People normally assume that immigration will expand the welfare state.  The lazy version says (a)  immigrants are net beneficiaries of the welfare state, and (b) people vote their self-interest.  The better version says that immigrants’ countries of origins favor more redistribution than natives – and immigrants bring their political culture with them.

Both stories, however, ignore the effect of immigration on natives’ support for the welfare state.   Researchers – most of whom look kindly upon both immigration and the welfare state – often fear that immigration will sap natives’ support for redistribution by undermining their  sense of national cohesion.  If they’re right, immigration could easily, on balance, shrink the welfare state rather than expand it.
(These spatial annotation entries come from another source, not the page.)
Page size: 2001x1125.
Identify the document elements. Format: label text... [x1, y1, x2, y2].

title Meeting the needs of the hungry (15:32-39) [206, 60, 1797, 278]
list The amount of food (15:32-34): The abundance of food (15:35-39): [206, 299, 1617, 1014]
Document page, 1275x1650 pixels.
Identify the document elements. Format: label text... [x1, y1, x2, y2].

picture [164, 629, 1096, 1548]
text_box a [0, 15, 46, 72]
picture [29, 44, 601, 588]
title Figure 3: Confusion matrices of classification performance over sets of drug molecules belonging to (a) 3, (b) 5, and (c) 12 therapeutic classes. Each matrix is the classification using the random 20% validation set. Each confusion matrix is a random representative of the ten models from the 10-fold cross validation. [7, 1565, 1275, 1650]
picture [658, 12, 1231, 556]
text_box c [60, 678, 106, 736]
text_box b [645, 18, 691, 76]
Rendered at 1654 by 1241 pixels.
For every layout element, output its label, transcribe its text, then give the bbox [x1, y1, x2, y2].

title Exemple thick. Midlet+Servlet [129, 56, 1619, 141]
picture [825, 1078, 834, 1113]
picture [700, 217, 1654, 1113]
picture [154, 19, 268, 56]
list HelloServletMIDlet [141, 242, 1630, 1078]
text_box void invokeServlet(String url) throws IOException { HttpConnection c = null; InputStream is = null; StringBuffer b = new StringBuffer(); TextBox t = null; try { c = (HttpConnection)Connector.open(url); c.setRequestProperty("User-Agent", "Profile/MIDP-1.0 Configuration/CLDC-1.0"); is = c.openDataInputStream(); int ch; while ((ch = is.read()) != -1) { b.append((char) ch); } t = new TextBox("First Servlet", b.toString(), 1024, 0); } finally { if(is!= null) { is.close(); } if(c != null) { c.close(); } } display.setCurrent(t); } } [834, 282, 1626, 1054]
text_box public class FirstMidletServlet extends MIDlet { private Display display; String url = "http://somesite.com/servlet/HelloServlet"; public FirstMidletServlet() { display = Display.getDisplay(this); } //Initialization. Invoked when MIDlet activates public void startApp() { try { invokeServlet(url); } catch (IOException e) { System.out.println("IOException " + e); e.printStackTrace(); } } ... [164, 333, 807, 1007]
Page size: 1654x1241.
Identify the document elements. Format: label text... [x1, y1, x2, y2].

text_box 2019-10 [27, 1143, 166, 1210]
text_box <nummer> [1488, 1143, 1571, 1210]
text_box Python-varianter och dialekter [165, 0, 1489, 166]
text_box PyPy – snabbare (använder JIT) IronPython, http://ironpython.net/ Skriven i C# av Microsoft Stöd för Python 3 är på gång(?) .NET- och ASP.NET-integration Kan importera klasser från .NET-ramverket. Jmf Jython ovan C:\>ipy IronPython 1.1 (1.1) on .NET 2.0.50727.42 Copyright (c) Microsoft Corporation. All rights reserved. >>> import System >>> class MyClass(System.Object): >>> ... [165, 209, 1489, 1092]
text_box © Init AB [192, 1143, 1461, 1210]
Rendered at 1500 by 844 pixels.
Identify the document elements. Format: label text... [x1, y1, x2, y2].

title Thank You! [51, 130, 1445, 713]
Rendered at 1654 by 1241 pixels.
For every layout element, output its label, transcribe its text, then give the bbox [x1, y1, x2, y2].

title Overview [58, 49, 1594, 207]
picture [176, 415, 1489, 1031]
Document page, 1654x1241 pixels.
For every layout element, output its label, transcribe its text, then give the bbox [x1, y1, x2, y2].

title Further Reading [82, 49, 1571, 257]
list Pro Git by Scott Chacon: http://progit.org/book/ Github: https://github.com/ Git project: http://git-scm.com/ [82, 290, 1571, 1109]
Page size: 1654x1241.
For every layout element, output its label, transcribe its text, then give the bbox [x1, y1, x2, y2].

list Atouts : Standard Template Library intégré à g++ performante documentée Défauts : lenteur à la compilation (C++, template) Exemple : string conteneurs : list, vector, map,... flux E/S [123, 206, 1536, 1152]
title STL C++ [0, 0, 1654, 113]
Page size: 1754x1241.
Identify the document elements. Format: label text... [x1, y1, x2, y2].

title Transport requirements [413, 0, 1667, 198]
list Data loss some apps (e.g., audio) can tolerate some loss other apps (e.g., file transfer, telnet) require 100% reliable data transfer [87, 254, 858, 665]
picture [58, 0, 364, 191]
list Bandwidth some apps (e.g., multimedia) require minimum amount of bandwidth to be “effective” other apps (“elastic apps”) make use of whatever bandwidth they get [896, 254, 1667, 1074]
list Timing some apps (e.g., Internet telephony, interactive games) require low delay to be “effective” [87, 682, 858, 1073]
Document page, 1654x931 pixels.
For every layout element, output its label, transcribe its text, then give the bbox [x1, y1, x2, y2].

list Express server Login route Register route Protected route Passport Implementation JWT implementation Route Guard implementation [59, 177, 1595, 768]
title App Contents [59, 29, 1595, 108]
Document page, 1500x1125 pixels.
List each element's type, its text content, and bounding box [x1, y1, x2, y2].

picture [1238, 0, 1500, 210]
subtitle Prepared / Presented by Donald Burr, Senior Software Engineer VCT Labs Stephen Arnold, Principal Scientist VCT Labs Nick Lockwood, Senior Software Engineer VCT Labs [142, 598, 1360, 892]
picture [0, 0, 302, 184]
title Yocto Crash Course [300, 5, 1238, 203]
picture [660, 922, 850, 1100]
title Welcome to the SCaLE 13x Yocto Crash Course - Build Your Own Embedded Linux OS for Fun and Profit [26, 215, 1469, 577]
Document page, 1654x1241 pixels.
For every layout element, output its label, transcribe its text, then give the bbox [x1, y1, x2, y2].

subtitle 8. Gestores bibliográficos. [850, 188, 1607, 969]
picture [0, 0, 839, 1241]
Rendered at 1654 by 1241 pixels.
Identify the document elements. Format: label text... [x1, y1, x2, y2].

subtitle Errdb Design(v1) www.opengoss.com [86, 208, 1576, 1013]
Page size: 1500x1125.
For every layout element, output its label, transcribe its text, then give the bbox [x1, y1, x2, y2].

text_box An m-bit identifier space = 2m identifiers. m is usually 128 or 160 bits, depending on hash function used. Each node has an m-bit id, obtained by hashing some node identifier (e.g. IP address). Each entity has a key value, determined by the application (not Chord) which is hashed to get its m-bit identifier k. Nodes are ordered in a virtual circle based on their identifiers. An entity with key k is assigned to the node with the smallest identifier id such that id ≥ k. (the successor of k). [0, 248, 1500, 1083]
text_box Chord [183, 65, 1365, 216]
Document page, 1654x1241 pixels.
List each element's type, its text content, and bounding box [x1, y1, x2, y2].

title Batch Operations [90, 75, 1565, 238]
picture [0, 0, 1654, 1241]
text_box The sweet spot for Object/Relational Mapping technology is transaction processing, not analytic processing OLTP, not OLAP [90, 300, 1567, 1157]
So what’s the real story?  I honestly don’t know, and after reading Soroka et al.’s “Immigration and Redistribution in a Global Era” chapter in Globalization and Egalitarian Redistribution (Princeton University Press, 2006), I’m less sure than ever.

Soroka et al.’s ultimately agree that immigration restrains the welfare state, though the effect is so moderate that it merely slows its rate of growth rather than actually making it smaller:

International migration does seem to matter for the size of the welfare state. Although no welfare state has actually shrunk in the face of the accelerating international movement of people, its rate of growth is smaller the more open a society is to immigration. To the extent that spending growth is inescapable, mandated by the aging of populations in industrial societies, specific parts of the welfare states—especially the parts that redistribute from rich to poor or from the old to the young—may truly have shrunk in the face of migratory pressures. Whatever the details, the typical industrial society might spend 16 or 17% more than it now does on social services had it kept its foreign-born percentage where it was in 1970. [emphasis mine]

But check out these major caveats:

How seriously should we take these propositions? It is an awkward fact that the biggest apparent effect of immigration is in the estimation with the weakest basis: data from two time points in 18 countries. It does seem appropriate that estimated cumulative impact is greater for an implicitly low-frequency estimation than for very high-frequency—annual at the extreme—modelling. But we do feel diffident about the point estimate in our simple cross-sectional estimation. Our anxiety is only increased by that estimate’s vulnerability to inclusion or exclusion of particular cases. Of the cases we include, the USA and the Netherlands carry a heavy burden. If we tell single-country stories, the USA provides an internally consistent one that requires no reference to external migratory pressure. Gilens (1999) argues that Americans have become more resistant to welfare, in particular to programs for the poor, as welfare policy has come to be increasingly racialized in its media presentations. The racial focus is mainly on African Americans. But we also know that immigrants also figure in that country’s discourse. And we can supply no obvious purely domestic story to cover the Netherlands case. An implication of the US and Netherlands role, however, is that modest increments in the foreign-born share carry much less proportionate charge than big ones. The case we exclude, Switzerland, is difficult to discuss because of idiosyncrasies in measurement of the scale and scope of its welfare state. If we are forced to include it, then the immigration-welfare spending relationship disappears.

My main takeaway: If you think you know the effect of immigration on the welfare state, you’re overconfident.  Immigration’s effect on the welfare state is too hazy to clearly detect one way or the other.  So regardless of your views on the welfare state, you should evaluate the effects of immigration on other grounds.